As today progressed it went from good to bad and in between before ratcheting back toward the positive side of the ledger. The bad part came mainly from my back which spasmed and throbbed until the nerve itself went electric. At the moment of take off as I called it I was standing at the stove cooking salmon filets basted in melted butter, green chile chipotle teriyaki sauce and fresh Arizona oranges, and almost collapsed in a heap. Fortunately the counter held me up as I hung on for dear life. Our bodies are basically electrical apparatuses which sometimes go haywire. This had me jitterbugging for a few agonizing minutes until I told myself to ignore it and continue cooking, fish being one of those things that transform from cooked to cremated within seconds.
Afterward I was able to devote some time to developing today’s crop of images, all taken at the fairgrounds with the exception of one of the old gas station at the corner of 5th and Main, now a gift shop trimmed in a sickly shade of Pepto-Bismol pink. I could do little for the latter for it resisted just about everything I threw at it. After settling on a heavily-manipulated, colorized monochromatic infrared effect, I went to the others which were much easier to work with. I’d shot using the 14-24 mm and as always developed a deeper relationship to that extravagant chunk of glass, and managed a few shots of Floral Hall taken from an angle below the retaining wall with Juganine Creek flowing in the foreground.

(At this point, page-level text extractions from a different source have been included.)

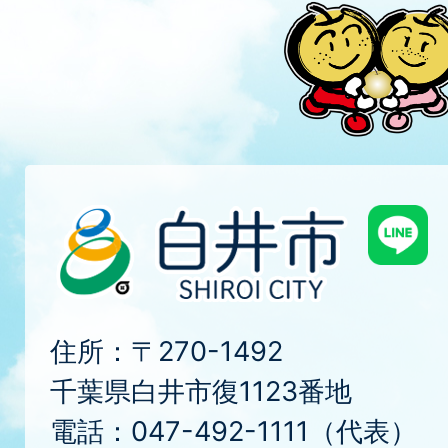
住所：〒270-1492
千葉県白井市復1123番地
電話：047-492-1111（代表）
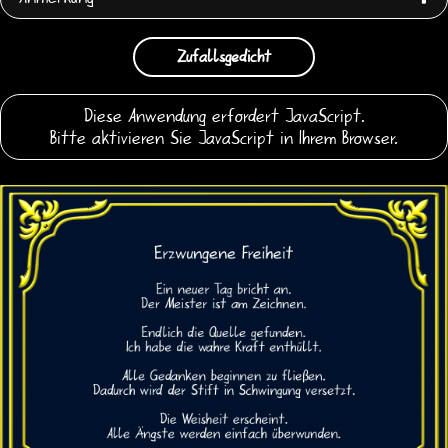
Zufallsgedicht
Diese Anwendung erfordert JavaScript.
Bitte aktivieren Sie JavaScript in Ihrem Browser.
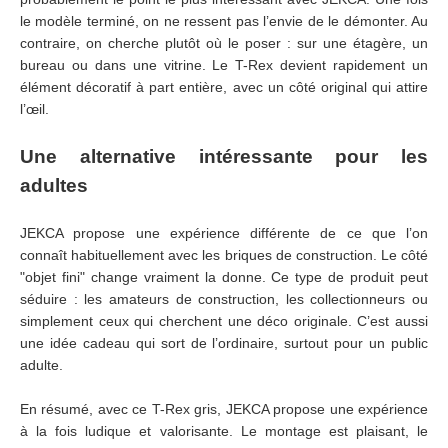
le modèle terminé, on ne ressent pas l’envie de le démonter. Au
contraire, on cherche plutôt où le poser : sur une étagère, un
bureau ou dans une vitrine. Le T-Rex devient rapidement un
élément décoratif à part entière, avec un côté original qui attire
l’œil.
Une alternative intéressante pour les
adultes
JEKCA propose une expérience différente de ce que l’on
connaît habituellement avec les briques de construction. Le côté
"objet fini" change vraiment la donne. Ce type de produit peut
séduire : les amateurs de construction, les collectionneurs ou
simplement ceux qui cherchent une déco originale. C’est aussi
une idée cadeau qui sort de l’ordinaire, surtout pour un public
adulte.
En résumé, avec ce T-Rex gris, JEKCA propose une expérience
à la fois ludique et valorisante. Le montage est plaisant, le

This last was something of a surprise because I didn’t see it coming. I remembered reading about two professional photographers who leave their cameras behind when first approaching a location in order to visually absorb it. “The better to see you by” from Little Red Riding Hood comes to mind. My problem besides being hampered by a crooked back that set me off at odd angles like a crab was my impulsive nature. The stream interested me because like Norman Maclean I am haunted by waters, plus the freeflowing current made a lovely contrast against the starker bulwark of the retaining wall. After several water images fell through I moved upstream a ways searching for likely candidates. It was only when I turned back toward the distant car that the view revealed itself, the backside of the historic octagonal structure of Floral Hall looming above the stone wall and the late afternoon sun golden upon its timbers. After studying it from several angles I made a series of shots, one of which became iconic once processed in the digital darkroom. It made me think about seeing things from the reverse. My editor is developing an idea for a photographic compilation of alleys in downtown Washington, a brilliant idea because a wayward glance down any of them is enough to lose oneself in the unordinary. We’re accustomed to confronting things head-on but it’s worth remembering that if you’re not the lead dog then the view never changes. Surely the essence of photography is the portrayal of the common though the uncommon, which might be as close as we can get to Frost’s road less traveled.